Court Opinion

ID: 5612686
Source: CourtListenerOpinion
Date Created: 2022-01-11 04:06:37.109444+00
Date Added: 2024-06-11T08:37:09.315739
License: Public Domain

Smith, J.
1. Where the owner of an automobile delivers it to the proprietor of a garage, for the purpose of having repairs made upon it, and no agreement is made as to the time in which the repairs are to be completed, the question as to what is a reasonable time is one for determination by a jury.
2. Where, after the delivery of the automobile for repairs, it is taken down and dismantled, and the parts are distributed around the shop among other like parts of machines and machinery, so as to make it impracticable, without putting the parts together again, to give an opinion as to the value of the machine, and the owner brings trover, after demand for the return of the property, claiming that it was kept for an unreasonable time, and claiming also that he, at the time of the demand, offered to pay whatever charges for repairs had accrued up to that time, evidence as to the value of the property at the time it was placed in the hands of the defendant, and evidence as to its value a week, or as much as a month, prior to that time, was admissible, and was such evidence as could be considered by the jury in determining the highest market value of the property between the time of conversion and the date of the trial of the case, the defendant not pleading or attempting to show by evidence that there had been any change in the condition of the property after delivery to him.

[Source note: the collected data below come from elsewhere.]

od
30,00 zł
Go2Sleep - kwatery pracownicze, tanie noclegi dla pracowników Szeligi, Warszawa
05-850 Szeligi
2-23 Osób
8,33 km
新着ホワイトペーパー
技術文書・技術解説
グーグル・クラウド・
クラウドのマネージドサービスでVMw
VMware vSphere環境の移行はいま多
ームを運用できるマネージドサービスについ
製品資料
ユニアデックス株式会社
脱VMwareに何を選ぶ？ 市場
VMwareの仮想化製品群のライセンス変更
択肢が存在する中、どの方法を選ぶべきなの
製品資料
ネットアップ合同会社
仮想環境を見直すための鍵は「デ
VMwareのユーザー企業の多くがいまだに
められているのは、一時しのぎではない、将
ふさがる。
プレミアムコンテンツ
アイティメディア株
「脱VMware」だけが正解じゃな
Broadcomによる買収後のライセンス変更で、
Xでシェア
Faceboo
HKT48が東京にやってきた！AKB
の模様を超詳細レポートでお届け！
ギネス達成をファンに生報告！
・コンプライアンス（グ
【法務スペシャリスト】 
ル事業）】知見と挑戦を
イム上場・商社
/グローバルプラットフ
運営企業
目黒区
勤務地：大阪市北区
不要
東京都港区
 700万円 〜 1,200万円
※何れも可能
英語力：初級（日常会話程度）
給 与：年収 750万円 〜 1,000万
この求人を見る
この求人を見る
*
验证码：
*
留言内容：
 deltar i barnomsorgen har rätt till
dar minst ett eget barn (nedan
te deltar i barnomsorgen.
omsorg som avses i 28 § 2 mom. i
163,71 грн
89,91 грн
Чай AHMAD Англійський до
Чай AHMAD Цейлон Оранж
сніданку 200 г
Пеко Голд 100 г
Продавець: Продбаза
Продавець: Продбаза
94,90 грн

See, in this connection, Gordon v. Atlantic Coast Line R. Co., 7 Ga. App. 355, 350 (66 S. E. 988).
3. The court did not err in rejecting the amendment to the defendant’s answer, which amendment sought to recoup an amount claimed to be due the defendant for work and repairs made on the automobile in question. See Youngblood v. Armour Fertilizer Works, 23 Ga. App. 731 (1, 2) (99 S. E. 314), and cit.
4. The charge of the court fully and fairly submitted to the jury the substantial issues in the case and the law applicable thereto, and the *726excerpts from the charge complained of, when taken in connection with the entire charge, do not contain reversible error.
Decided November 2, 1920.
Trover; from city court of Hall county — Judge Wlieeler. March 23, 1920.
E. D. Kenyon, for plaintiff in error.
J. M. Merritt, Sloan & Sloan, contra.
5. There was evidence to support the verdict, and, it having the approval of the trial judge, this court will not interfere with his judgment refusing a new trial. ■

Judgment affirmed.

Jenkins, P. J., and Stephens, J., concur.